Source extract ::

Maybe I should not be responding to my own post but I have been reflecting on the question in the above post and now suspect that the answer is quite simple and goes along the lines ... ... as follows:

$I$ maximal

$\Longrightarrow$ there are no ideals in $R$ that contain $I$ except $R$ itself ...

$\Longrightarrow$ there are no ideals in $R/I$ (except $R/I$) since there exists a bijection between the set of ideals of $R/I$ and the ideals of $R$ containing $I$ ... ...

BUT ... it seems that the only ideal in $R/I$ is $R/I$ itself ... but how do we explain the existence of (0) ...

Seems that I still need some help ... ...

Peter

 

[fresh_42]

I maximal

$\Longrightarrow$ there are no ideals in $R$ that contain $I$ except $R$ itself ...

... and $I$.

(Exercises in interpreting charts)
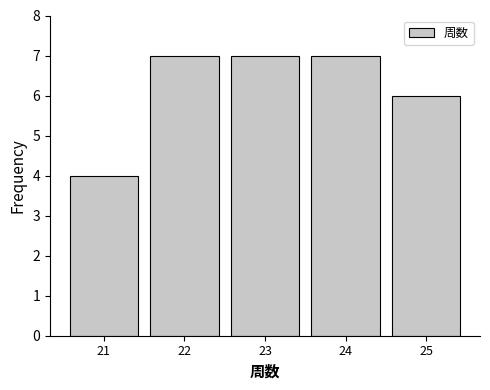

Reading right to left, list all the values displayed in this chart.

25=6	24=7	23=7	22=7	21=4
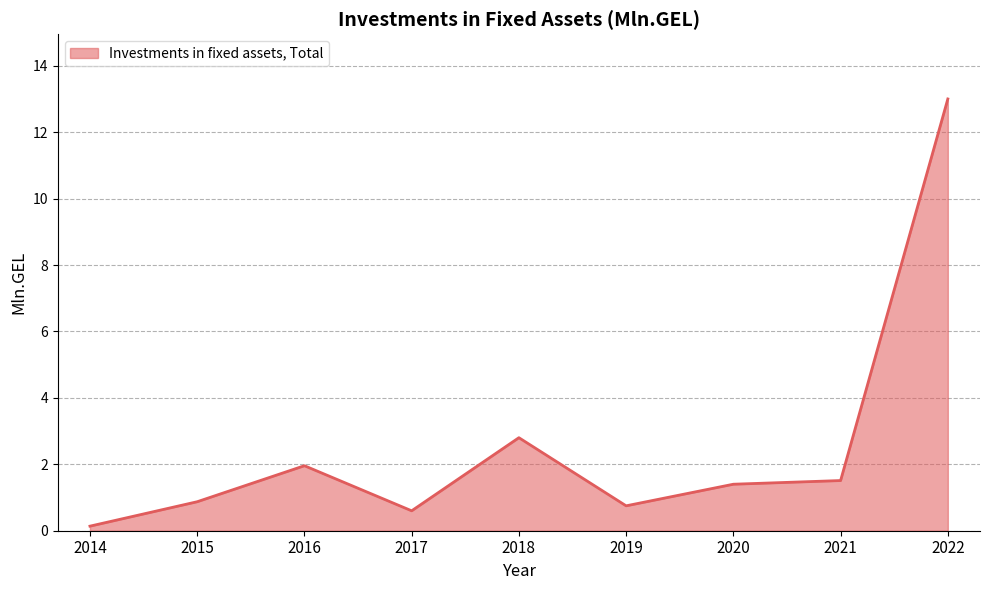

Reading left to right, what are all the values shown in this chart?

0.1	0.9	2.0	0.6	2.8	0.7	1.4	1.5	13.0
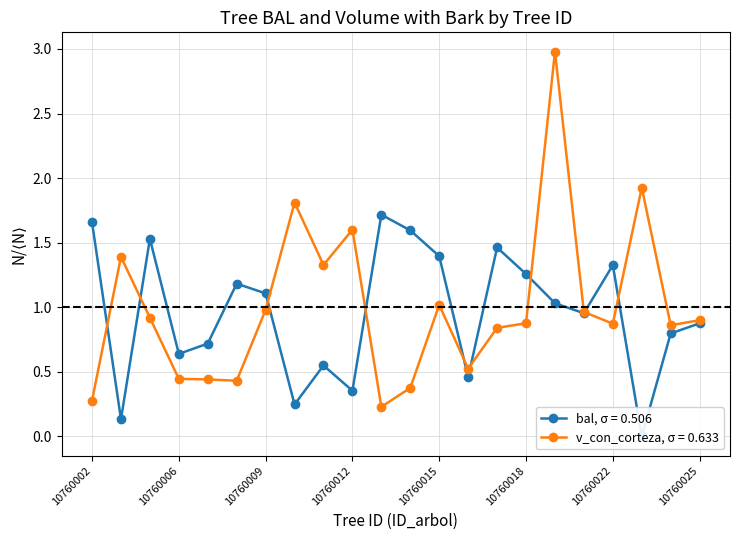

Between which two adjacent categories do v_con_corteza and bal first intersect?

10760002 and 10760004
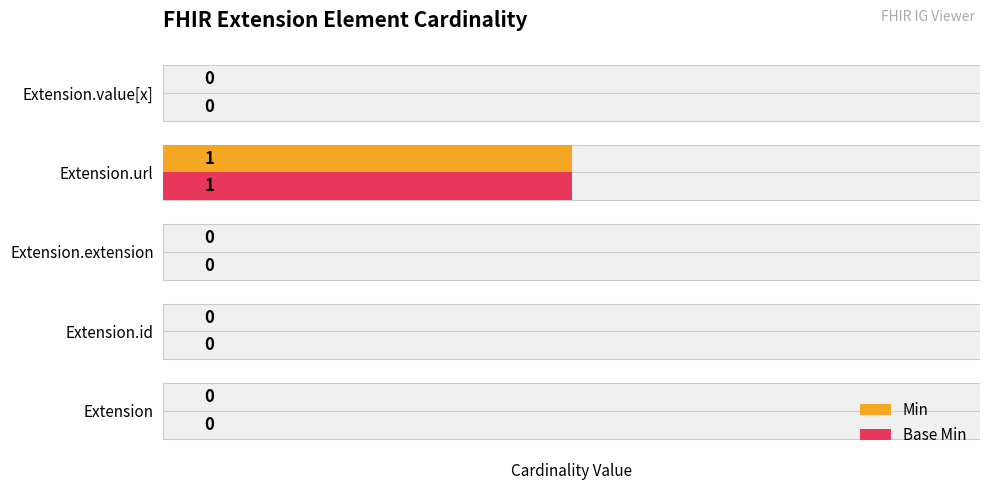

What is the maximum value shown in the chart?

1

Your tasks ::
(1) According to the forum post on maximal ideals, what exists between the set of ideals of $R/I$ and the ideals of $R$ containing $I$?
(2) Swap "bijection" for "one-to-one correspondence" in the maximal-ideals post, starting with "Maybe I should" and going on through "existence of (0) ...", and give that passage.
(3) Carry on the forum thread about maximal ideals from its last line.

Answers to the exercises ::
(1) A bijection.

(2)
Maybe I should not be responding to my own post but I have been reflecting on the question in the above post and now suspect that the answer is quite simple and goes along the lines ... ... as follows:

$I$ maximal

$\Longrightarrow$ there are no ideals in $R$ that contain $I$ except $R$ itself ...

$\Longrightarrow$ there are no ideals in $R/I$ (except $R/I$) since there exists a one-to-one correspondence between the set of ideals of $R/I$ and the ideals of $R$ containing $I$ ... ...

BUT ... it seems that the only ideal in $R/I$ is $R/I$ itself ... but how do we explain the existence of (0) ...

(3)
$\Longrightarrow$ there are no ideals in $R/I$ (except $R/I$

... and $I/I$

) since there exists a bijection between the set of ideals of $R/I$ and the ideals of $R$ containing $I$ ... ...

BUT ... it seems that the only ideal in $R/I$ is $R/I$ itself ...

... and $I/I$

but how do we explain the existence of (0) ...

We do by identifying $I/I = (0)$.

You could also assume an ideal $\overline{J}= J+I$ in $R/I$. Since $\overline{0} = 0+I \in \overline{J}$, this means $I \subseteq J$ which means by maximality of $I$ that $J \in \{I\,,\,R\}$.
And this holds the other way round, too.

 

[Math Amateur]

Thanks for the help fresh_42 ...

Just reflecting on what you have said ...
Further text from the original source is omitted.